• _TAREFAS A CUMPRIR_:
a) Segundo o texto sobre roupas rasgadas durante a viagem, em que cidade se perdeu a calça cara?
b) Prossiga com o texto sobre roupas rasgadas durante a viagem a partir do ponto em que ele termina.

• _TRECHO DO TEXTO_:
Roupas rasgadas, persona cambiante - Artemísia #36
O que me servia se rompe à força, o que não tem mais utilidade se perde
“Se entre as opções há um sabor que não conheço, é aquele que eu peço, mesmo que seja para não gostar.”
Uma amiga brasileira proferiu a frase acima essa semana, enquanto tomávamos café no terraço de um teatro no centro de Medellín. A frase resumiu bem o espírito viajante curioso que também me move pelas estradas sul-americanas há dois meses, e que parece um mantra a quem coloca a mochila nas costas para desbravar o mundo — e, por consequência, a si mesmo.
Da experimentação de coisas novas só existe um risco: o de mudar muito de ideia, de gostos, de direção. Estou pagando o preço e vivendo essas alterações vertiginosas, acompanhada por muitos viajantes que também não sabem muito bem onde vão aportar na semana que vem. Sozinha não estou, embora habitar essa incerteza em meio a roupas constantemente rasgadas me cause desconforto.
O Inconsciente é onipresente e, enquanto durmo, gosta de desenhar o que ocorre para ver se assim eu volto a prestar atenção à linguagem dos meus sonhos. É que é tanta novidade do lado de fora que é fácil se distrair e voltar ao concreto.
Sonho que minhas roupas rasgam. Não satisfeito, o Inconsciente consuma os rompimentos de persona na vida “real”. Não conto mais o tanto de peças que já se perderam no caminho ou que se romperam, me obrigando a descartá-las. Perdi uma calça super cara e de ótima qualidade em Iquitos — o que achei risível porque, quando a lavei, no segundo dia na cidade, pensei: “a partir de agora nem vou mais usá-la, porque ela é quente demais”. A vida se encarregou do resto. Poupa espaço na mochila.

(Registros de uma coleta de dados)
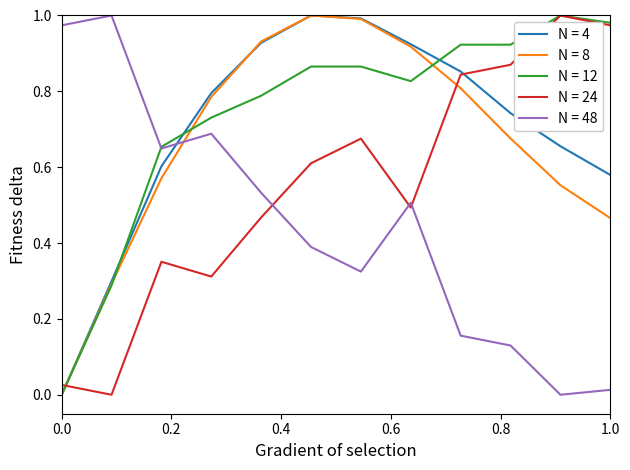

Which category has the highest value in the N = 4 series?

6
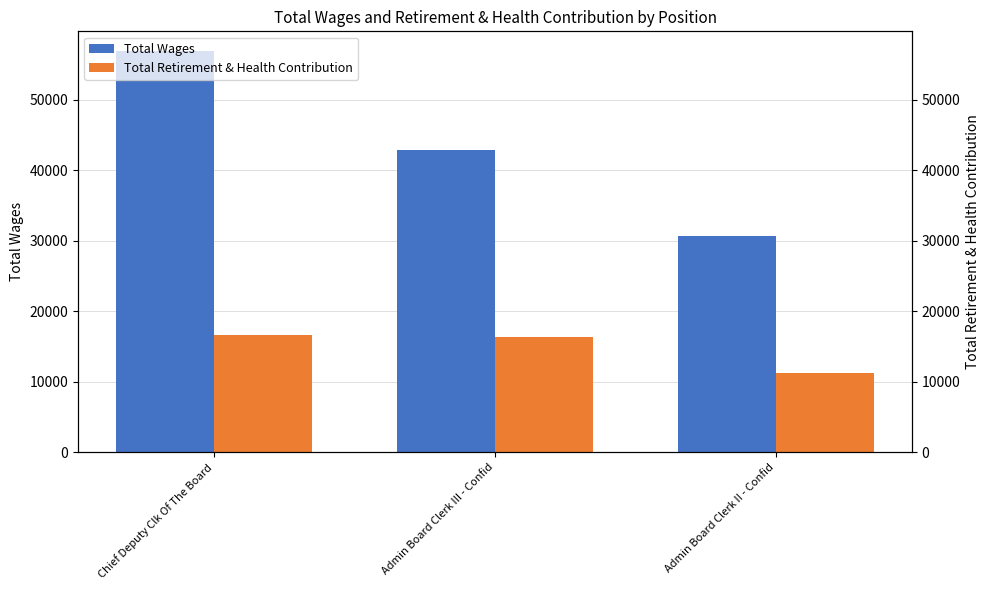

Reading left to right, list all the values displayed in this chart.

Total Wages: Chief Deputy Clk Of The Board=56856	Admin Board Clerk III - Confid=42839	Admin Board Clerk II - Confid=30635
Total Retirement & Health Contribution: Chief Deputy Clk Of The Board=16571	Admin Board Clerk III - Confid=16318	Admin Board Clerk II - Confid=11252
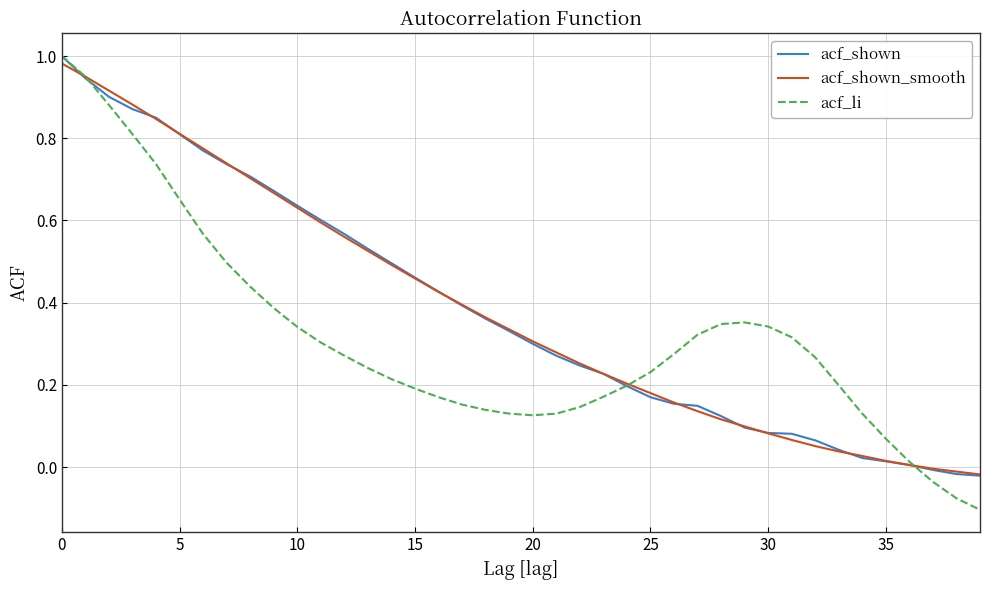

Which series has the widest spread of values?

acf_li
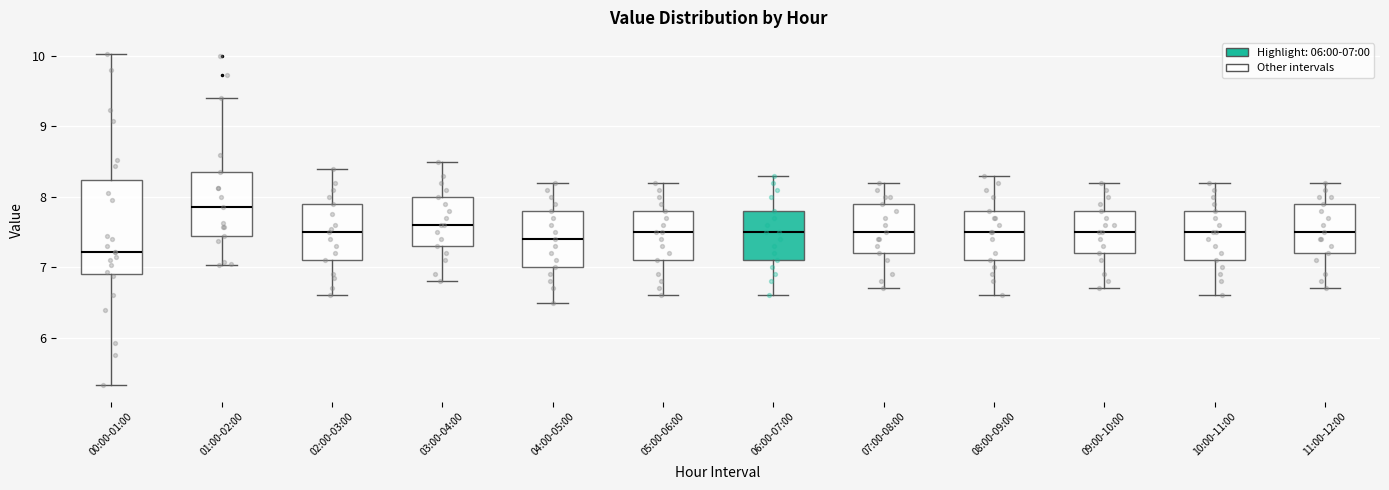

Where does the lower whisker of the box for 05:00-06:00 end on the y-axis? The values are not printed on the chart, so give them approximately, as read against the axis.

6.6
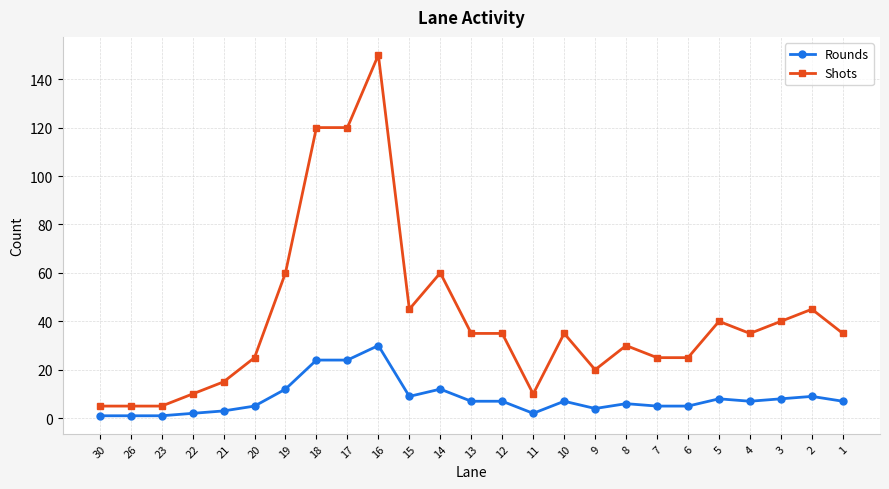

At how many categories does at least one series exceed 52?

5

• _RESPOSTAS POR ITEM_:
a) Em Iquitos.

b)
Manchadas, rasgadas e perdidas, minhas roupas escancaram que estou reformando minha persona — isto é, a forma com que me apresento ao mundo. O que cabia já não cabe mais e se rompe à força. Ciclos. É a Vida.
Não reclamo, mas às vezes faço um beiço lembrando de uma e outra peça que gostava. Estou rotacionando blusas e calças que podem ser contadas nos dedos, lavando meticulosamente para não ficar sem o que usar. “São só roupas”, repito, sabendo que não é bem assim. É, também, a reforma profunda de como me mostro ao mundo.
O que vestir agora? O que combina comigo? Quem é essa nova pessoa? Para externar essa nova versão, preciso assentá-lá dentro de mim, e é precisamente aí que mora a incerteza. Onde tudo isso vai descambar se não sou a mesma que pousou em Lima há dois meses, nem sequer a mesma que levantou da cama, escreveu este texto e apertou o botão de “publicar”?
É unânime em viagens: ninguém volta igual.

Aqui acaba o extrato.